(Bloomberg) -- Germany is set to become a liquefied natural gas powerhouse within a year as it fast-tracks new import terminals to slash its dependence on Russian fuel.

The government will this week announce legislation to cut the approval process for such facilities to a 10th of the usual timeframe. It plans four floating terminals, allowing it to replace at least 70% of Russian gas imports and marking a significant u-turn in energy policy after years of resisting costlier U.S. LNG.

“We have a good chance of doing what is actually impossible in Germany -- building an LNG terminal within about 10 months and connecting it to the German gas supply,” Economy Minister Robert Habeck said in the port town of Wilhelmshaven. “This is not only German self-interest, but we are creating an infrastructure that represents security for Europe.”

European Union gas importers are racing to secure alternative shipments as they break ties with Vladimir Putin’s regime amid the war in Ukraine. For Germany, which got more than half its supply from Russia last year, deliveries into the four planned terminals would cover about a third of its annual consumption -- while boosting the EU’s total import capacity by a fifth.

“The German government has been able to make quick changes in its energy plans in order to respond to the risk of not having enough gas,” said Jorg Bergmann, chief executive officer of Open Grid Europe, the country’s largest gas network operator. “Like it has never done before, Germany is accelerating projects. We are being able to build up infrastructure in record time.”

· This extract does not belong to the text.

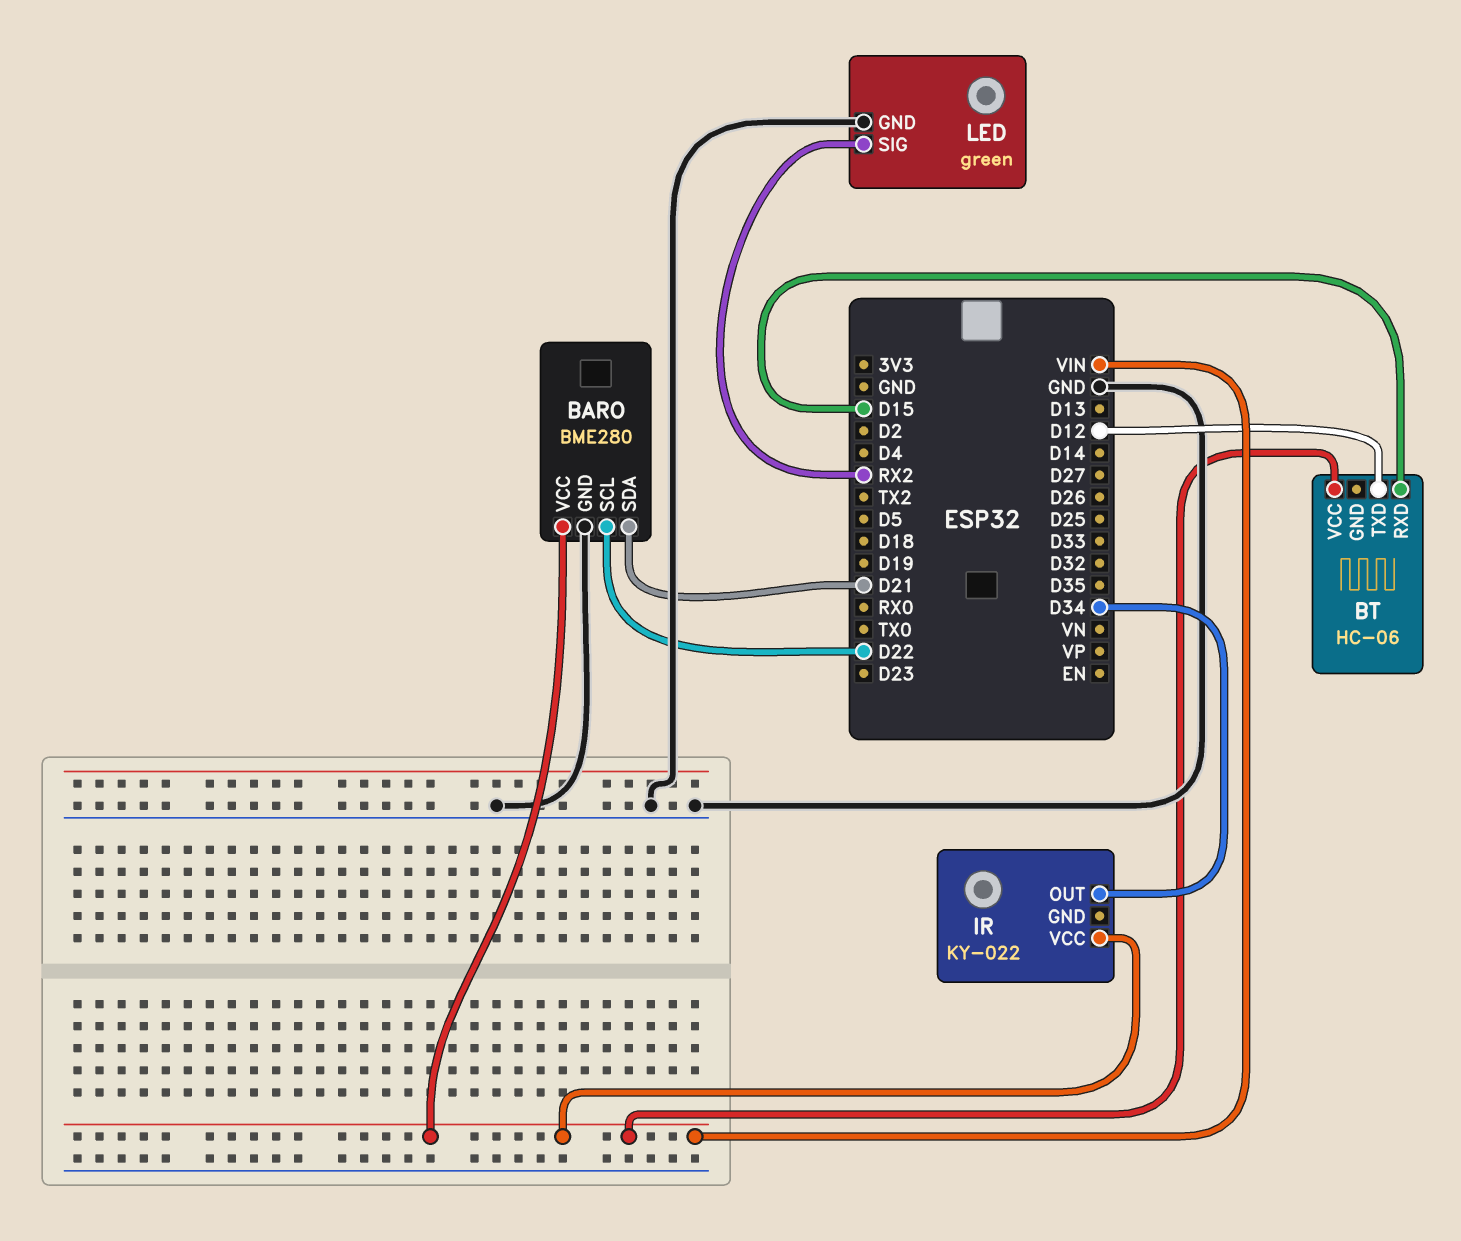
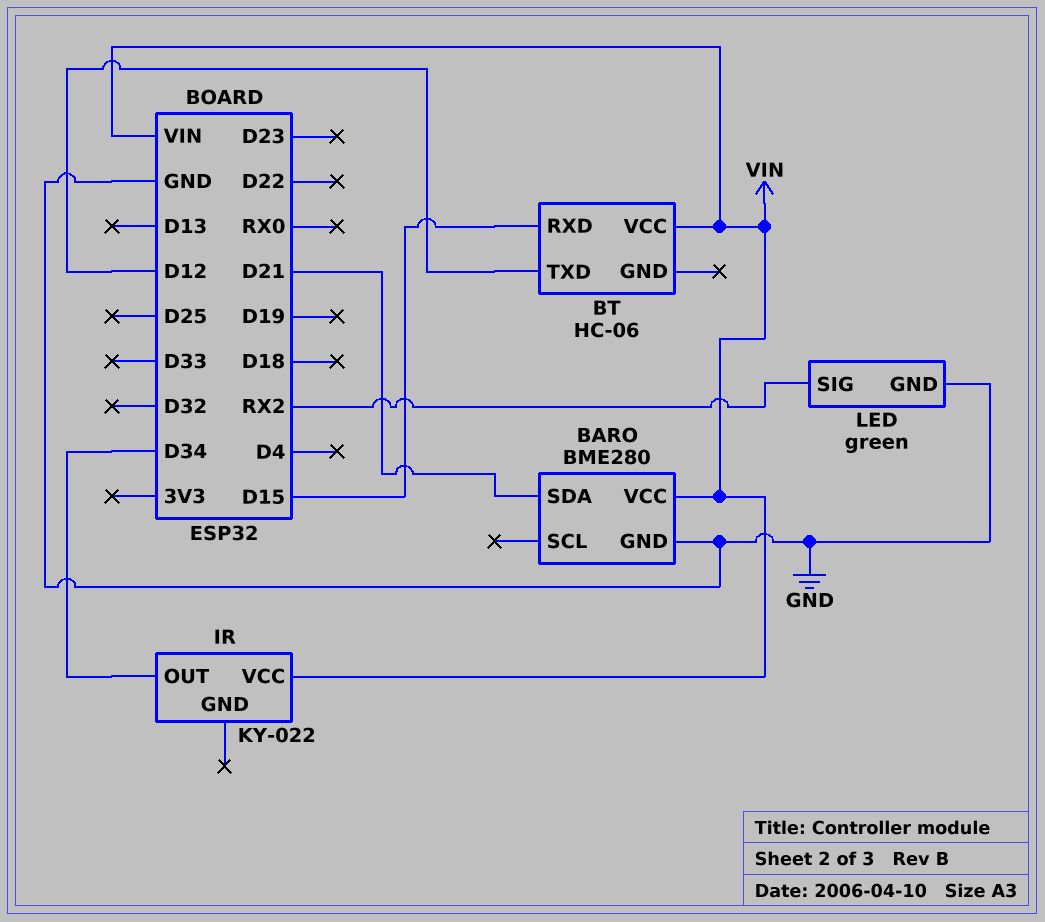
BARO pin SCL: D22 -> none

Germany has long snubbed American LNG -- touted as “freedom gas” by the Trump administration -- miring past efforts to build terminals in lengthy bureaucracy. Its buyers have favored cheaper pipeline gas, while the government has been concerned that bringing in U.S. cargoes -- the product of fracking -- might harm its environmental credentials.

Russia’s invasion of Ukraine has caused a dramatic change of stance. The new law -- which could be presented to cabinet for approval Tuesday or Wednesday -- would do away with certain environmental checks, among other measures to accelerate construction, an official said on condition of anonymity.

With fewer hurdles to clear, the four planned floating terminals, which would normally take years to build, could all be installed by next spring, Habeck said.

Germany last week signed contracts to hire the terminals in partnership with utilities RWE AG and Uniper SE. Such facilities are faster and cheaper to bring into operation than those on land, requiring only the charter of an existing vessel, modifications to infrastructure on and offshore, and a linkup to the country’s pipeline network.

The floating terminals -- plus two to be built on land -- would put the country ahead of the U.K. in LNG import capacity, and behind only Spain in the EU. Several more onshore terminals are in the early planning stages. They all feed into Germany’s goal to reduce the share of Russian gas it imports to 10% by mid-2024, from 35% currently and more than 50% before the invasion.

“Today, more than ever, we have to base our energy supply on more robust pillars,” Habeck said. “Supply security can only be guaranteed in the long term if we think about this alongside the development of infrastructure for LNG.”